| 1996 - 2003
“Silencio la tierra va a dar a luz un árbol”. (Vicente Huidobro, Altazor-Canto I)
Heroína porque dijo: “no” y se quedó a libar entre gardenias. En los pliegues del primer botón, realmente. La verdad no vino desenvuelta en pétalos radiantes, espejos de rocío, hojas iridiscentes o cualquier otra superficie de poros con reflejos luminosos: es en la cuna del sépalo donde se oculta el cortejo que efectúa María José Romero al óleo. A modo de claustro botánico, el órgano femenino, pistilo coronado por un estilo y un inevitable estigma, inyecta la tinta a la célula, como si fuera el ejemplar micro del cosmos, con pincel, haditas-famosas como son por sus alitas transparentes. Se extrae del cuerpo el enigma, a nivel de insecto lepidóptero, observando a ojos volcados, con los parpados cerrados.
La cosecha inicia en blanco y abre el abanico del paisaje inventariado. Pero este paisaje no es estático, es ese cuerpo que se contrae y se dilata, se condena y se absuelve, colecta y disemina, se columpia con disciplina a espacios rítmicos. Es importante patear a terreno fértil la semilla, con una leve oscilación de la rodilla.
El conjunto que María José Romero levanta no sabe de quietud.

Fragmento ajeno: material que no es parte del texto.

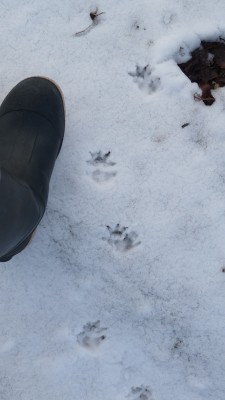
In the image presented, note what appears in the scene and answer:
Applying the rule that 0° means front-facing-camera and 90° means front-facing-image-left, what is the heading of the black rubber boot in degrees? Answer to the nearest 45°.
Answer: approximately 180°
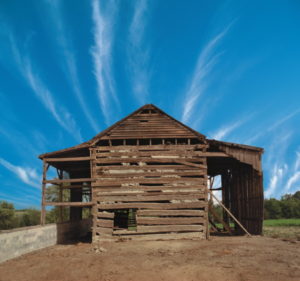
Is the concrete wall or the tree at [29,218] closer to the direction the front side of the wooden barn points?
the concrete wall

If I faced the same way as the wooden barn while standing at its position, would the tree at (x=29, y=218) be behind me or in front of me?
behind

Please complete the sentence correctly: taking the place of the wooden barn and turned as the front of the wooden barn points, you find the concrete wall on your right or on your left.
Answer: on your right

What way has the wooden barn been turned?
toward the camera
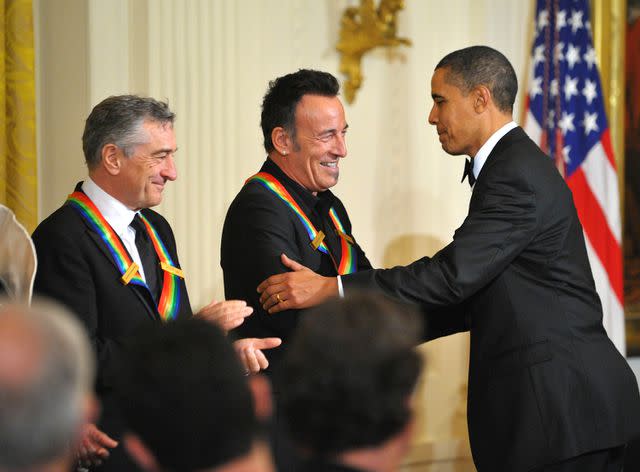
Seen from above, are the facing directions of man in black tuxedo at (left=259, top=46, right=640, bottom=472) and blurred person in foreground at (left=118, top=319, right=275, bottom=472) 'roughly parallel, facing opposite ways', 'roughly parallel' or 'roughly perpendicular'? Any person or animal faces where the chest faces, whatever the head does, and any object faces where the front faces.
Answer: roughly perpendicular

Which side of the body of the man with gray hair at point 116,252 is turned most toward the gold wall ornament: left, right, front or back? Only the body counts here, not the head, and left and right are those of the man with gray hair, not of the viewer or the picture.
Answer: left

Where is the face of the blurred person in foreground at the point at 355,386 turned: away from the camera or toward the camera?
away from the camera

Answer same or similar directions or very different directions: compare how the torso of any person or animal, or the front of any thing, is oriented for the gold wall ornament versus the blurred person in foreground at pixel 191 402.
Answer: very different directions

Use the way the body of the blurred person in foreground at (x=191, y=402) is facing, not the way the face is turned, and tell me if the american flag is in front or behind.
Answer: in front

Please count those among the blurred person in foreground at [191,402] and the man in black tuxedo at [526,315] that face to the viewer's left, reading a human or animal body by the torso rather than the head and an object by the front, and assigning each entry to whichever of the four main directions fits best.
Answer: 1

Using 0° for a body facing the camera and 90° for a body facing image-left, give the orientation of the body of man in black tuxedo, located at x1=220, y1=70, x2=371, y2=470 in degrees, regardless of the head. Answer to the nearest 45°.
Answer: approximately 315°

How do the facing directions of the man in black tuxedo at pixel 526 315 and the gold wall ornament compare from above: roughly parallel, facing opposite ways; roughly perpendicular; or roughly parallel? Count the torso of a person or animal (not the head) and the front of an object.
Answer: roughly perpendicular

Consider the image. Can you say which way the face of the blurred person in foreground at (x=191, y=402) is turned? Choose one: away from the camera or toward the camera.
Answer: away from the camera

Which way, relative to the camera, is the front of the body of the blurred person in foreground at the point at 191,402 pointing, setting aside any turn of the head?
away from the camera
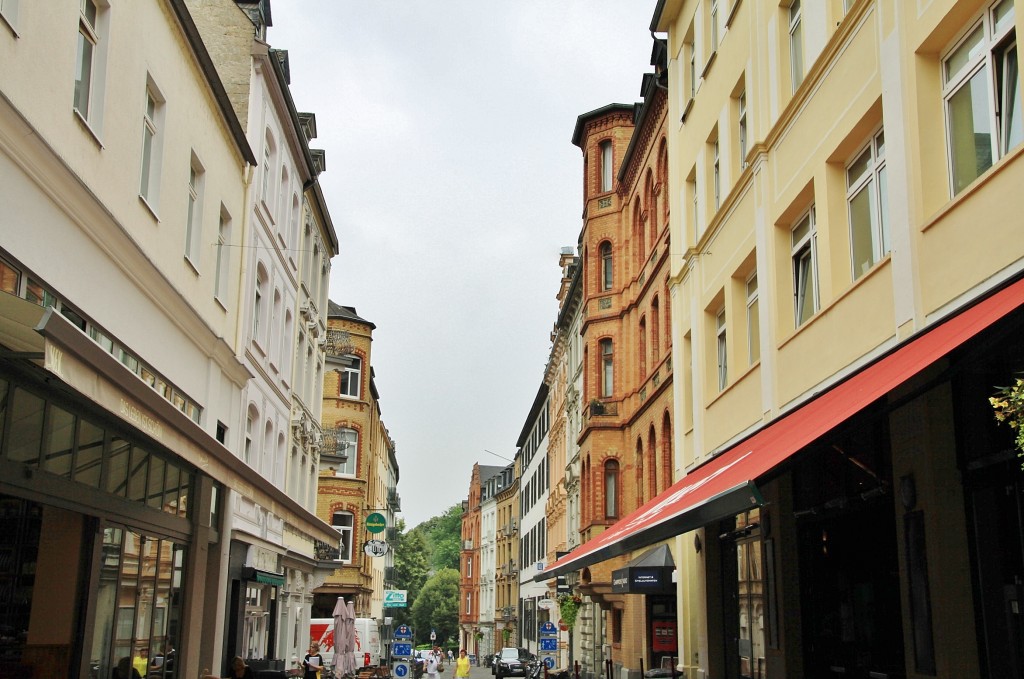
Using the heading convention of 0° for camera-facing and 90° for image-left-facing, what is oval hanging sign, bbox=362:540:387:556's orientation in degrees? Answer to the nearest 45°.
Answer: approximately 0°

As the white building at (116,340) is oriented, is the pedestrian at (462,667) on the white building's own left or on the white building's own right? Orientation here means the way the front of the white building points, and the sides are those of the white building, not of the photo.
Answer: on the white building's own left

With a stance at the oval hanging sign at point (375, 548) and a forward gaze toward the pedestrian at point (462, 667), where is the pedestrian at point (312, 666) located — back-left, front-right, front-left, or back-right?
back-right

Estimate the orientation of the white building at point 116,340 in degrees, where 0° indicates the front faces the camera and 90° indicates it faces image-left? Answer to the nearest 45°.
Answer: approximately 315°

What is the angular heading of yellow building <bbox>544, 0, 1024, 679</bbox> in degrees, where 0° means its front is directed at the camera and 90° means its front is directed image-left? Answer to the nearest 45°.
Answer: approximately 45°

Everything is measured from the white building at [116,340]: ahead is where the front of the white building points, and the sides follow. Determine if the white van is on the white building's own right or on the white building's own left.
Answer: on the white building's own left

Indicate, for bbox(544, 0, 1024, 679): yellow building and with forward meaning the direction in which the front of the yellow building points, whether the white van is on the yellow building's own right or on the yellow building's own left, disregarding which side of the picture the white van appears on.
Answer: on the yellow building's own right

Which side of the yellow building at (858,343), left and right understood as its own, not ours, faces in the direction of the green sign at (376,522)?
right
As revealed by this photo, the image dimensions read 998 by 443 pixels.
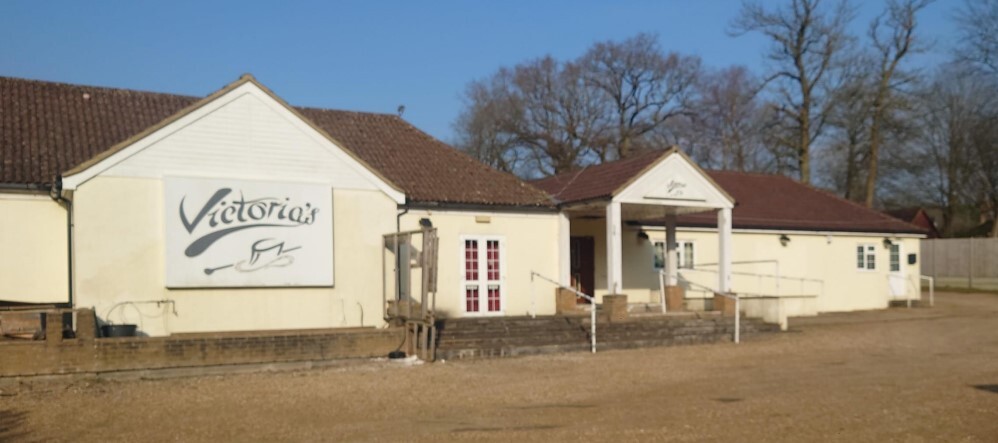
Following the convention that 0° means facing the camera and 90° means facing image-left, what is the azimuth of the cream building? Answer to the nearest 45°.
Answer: approximately 315°

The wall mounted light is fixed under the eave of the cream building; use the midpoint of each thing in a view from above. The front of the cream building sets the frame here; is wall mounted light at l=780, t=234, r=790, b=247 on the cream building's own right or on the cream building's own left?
on the cream building's own left

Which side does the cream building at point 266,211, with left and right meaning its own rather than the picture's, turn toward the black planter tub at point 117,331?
right

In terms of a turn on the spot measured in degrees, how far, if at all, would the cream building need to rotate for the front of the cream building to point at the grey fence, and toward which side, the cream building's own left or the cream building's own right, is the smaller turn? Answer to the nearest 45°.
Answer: approximately 90° to the cream building's own left
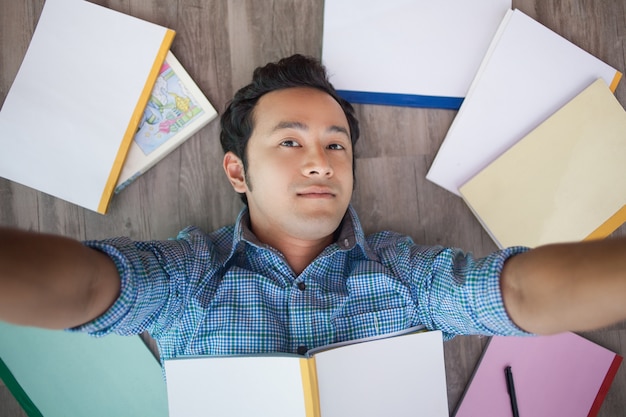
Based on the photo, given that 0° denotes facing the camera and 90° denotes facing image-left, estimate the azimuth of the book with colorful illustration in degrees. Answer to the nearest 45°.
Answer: approximately 0°
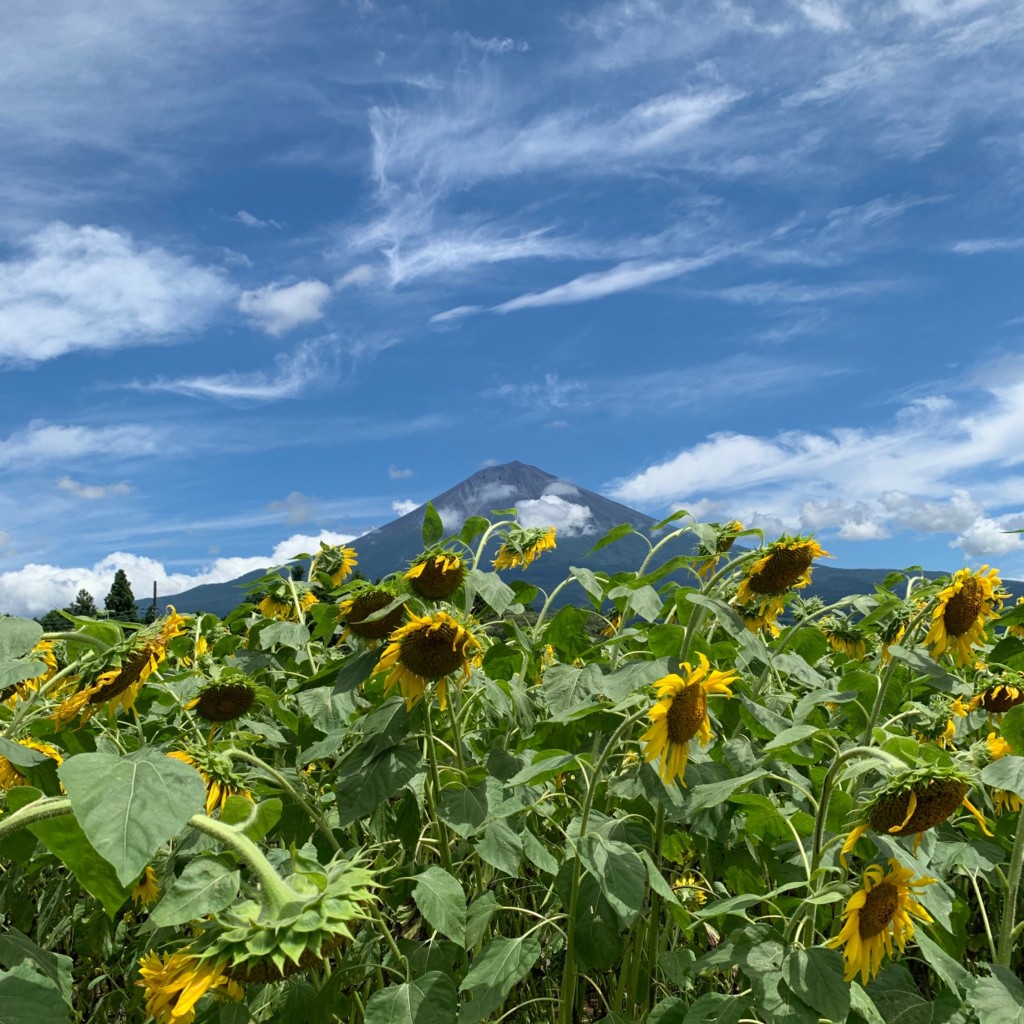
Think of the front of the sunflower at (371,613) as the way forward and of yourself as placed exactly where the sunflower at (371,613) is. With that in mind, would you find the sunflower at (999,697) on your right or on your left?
on your left

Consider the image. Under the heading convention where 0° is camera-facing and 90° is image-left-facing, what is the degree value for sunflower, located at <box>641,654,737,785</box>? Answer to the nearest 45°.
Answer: approximately 315°

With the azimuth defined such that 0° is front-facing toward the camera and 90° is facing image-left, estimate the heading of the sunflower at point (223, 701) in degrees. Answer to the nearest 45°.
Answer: approximately 0°

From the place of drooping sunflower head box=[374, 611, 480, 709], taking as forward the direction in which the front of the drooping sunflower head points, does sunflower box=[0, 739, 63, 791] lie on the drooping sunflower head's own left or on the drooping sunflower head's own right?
on the drooping sunflower head's own right

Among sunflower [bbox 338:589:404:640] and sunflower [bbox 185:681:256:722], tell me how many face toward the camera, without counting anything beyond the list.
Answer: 2
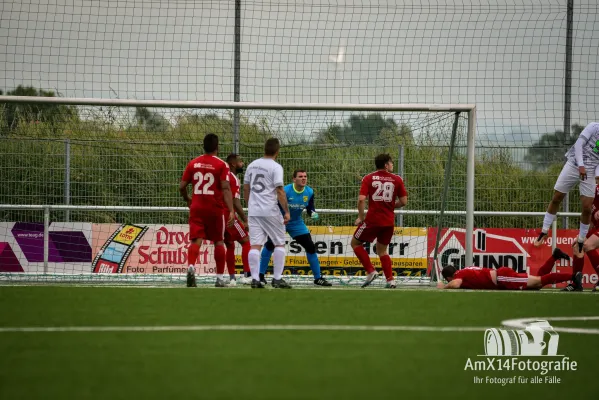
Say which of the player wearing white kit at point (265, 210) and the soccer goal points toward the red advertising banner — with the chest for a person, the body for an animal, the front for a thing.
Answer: the player wearing white kit

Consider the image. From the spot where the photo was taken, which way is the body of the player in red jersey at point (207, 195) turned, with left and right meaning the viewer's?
facing away from the viewer

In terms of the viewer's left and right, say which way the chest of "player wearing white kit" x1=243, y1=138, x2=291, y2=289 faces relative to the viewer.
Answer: facing away from the viewer and to the right of the viewer

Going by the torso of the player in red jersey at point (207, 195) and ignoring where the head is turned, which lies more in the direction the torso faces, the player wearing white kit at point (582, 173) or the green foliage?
the green foliage

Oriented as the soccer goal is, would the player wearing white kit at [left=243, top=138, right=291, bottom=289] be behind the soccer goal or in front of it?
in front

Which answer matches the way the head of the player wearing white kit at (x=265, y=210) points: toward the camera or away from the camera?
away from the camera

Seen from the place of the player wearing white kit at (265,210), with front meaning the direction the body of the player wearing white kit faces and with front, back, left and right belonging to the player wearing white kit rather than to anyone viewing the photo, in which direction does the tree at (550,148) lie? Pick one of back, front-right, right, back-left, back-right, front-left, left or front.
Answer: front

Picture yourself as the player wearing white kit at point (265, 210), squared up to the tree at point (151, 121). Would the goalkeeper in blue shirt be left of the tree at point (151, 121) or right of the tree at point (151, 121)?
right

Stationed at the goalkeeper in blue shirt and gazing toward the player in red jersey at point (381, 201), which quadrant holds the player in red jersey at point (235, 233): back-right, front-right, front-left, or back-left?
back-right

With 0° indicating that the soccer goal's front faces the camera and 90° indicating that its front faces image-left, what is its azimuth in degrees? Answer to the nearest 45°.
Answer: approximately 0°

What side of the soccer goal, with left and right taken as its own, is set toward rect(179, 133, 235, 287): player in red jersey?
front

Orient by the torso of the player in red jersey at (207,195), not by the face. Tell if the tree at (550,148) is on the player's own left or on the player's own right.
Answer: on the player's own right
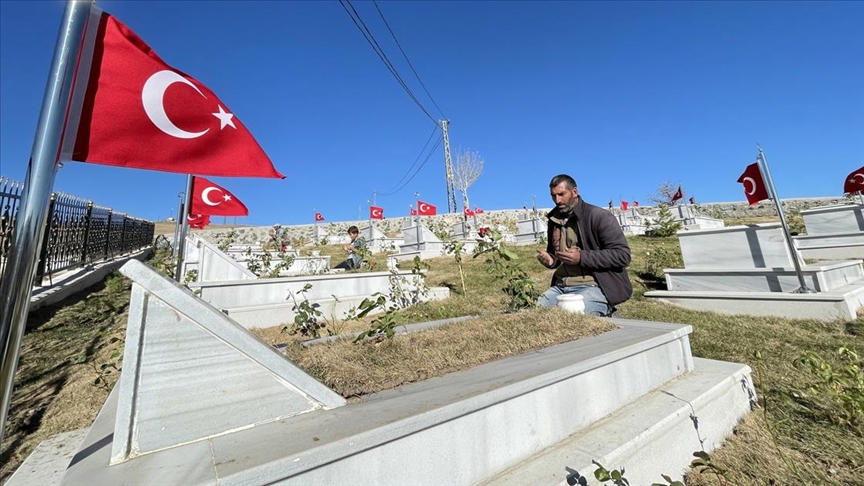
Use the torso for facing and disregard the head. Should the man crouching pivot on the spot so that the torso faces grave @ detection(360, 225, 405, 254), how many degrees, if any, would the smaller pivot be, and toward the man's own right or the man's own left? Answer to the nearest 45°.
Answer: approximately 90° to the man's own right

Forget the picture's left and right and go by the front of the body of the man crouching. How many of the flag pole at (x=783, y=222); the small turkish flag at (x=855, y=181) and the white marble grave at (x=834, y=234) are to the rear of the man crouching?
3

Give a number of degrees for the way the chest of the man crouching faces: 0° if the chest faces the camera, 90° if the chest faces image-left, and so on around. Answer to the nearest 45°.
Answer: approximately 45°

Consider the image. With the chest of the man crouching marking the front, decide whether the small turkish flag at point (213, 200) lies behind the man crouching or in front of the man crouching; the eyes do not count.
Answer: in front

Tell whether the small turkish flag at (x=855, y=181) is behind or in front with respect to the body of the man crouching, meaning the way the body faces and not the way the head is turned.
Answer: behind

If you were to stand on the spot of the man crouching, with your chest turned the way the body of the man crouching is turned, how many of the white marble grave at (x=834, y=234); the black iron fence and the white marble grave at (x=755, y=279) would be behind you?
2

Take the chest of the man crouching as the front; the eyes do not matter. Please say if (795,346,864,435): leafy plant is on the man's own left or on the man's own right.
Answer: on the man's own left

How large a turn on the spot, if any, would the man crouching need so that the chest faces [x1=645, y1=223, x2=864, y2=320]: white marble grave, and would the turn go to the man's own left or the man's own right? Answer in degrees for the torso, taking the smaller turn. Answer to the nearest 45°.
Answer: approximately 180°

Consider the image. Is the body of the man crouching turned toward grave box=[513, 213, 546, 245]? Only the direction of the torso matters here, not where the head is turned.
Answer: no

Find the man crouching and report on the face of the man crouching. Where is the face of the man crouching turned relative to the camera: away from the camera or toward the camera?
toward the camera

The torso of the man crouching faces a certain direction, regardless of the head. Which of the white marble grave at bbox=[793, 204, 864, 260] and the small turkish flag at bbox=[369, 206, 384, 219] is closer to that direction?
the small turkish flag

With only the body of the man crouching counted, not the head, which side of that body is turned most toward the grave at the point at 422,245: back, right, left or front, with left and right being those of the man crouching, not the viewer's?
right

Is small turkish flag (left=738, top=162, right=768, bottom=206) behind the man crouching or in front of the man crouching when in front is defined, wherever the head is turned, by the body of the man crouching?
behind

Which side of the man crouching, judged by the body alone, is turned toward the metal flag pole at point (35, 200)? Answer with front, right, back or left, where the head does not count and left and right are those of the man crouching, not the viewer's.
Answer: front

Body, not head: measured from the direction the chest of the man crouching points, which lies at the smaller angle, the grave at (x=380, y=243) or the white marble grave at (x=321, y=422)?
the white marble grave

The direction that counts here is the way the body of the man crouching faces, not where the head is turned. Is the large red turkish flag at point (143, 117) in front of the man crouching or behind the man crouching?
in front

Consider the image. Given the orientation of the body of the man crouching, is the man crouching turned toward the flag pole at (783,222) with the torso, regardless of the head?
no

Su discurso de espléndida vitalidad corona al movimiento, indomable por inasible, rescatado y enmarcado en el flujo de su agilidad constante e irrepetible. Es un estudio metamórfico sucediéndose, en aprecio amable al caos del que naturalmente su organicidad deriva, que impide cualquier intento de parálisis perfeccionista porque —lo sabe quien se abraza de un capullo, lo sitia, desentraña— la perfección así, no solo es una mentira, es una insolencia de lo inerte. El movimiento, en cambio, y su desfile de pliegues, es vida.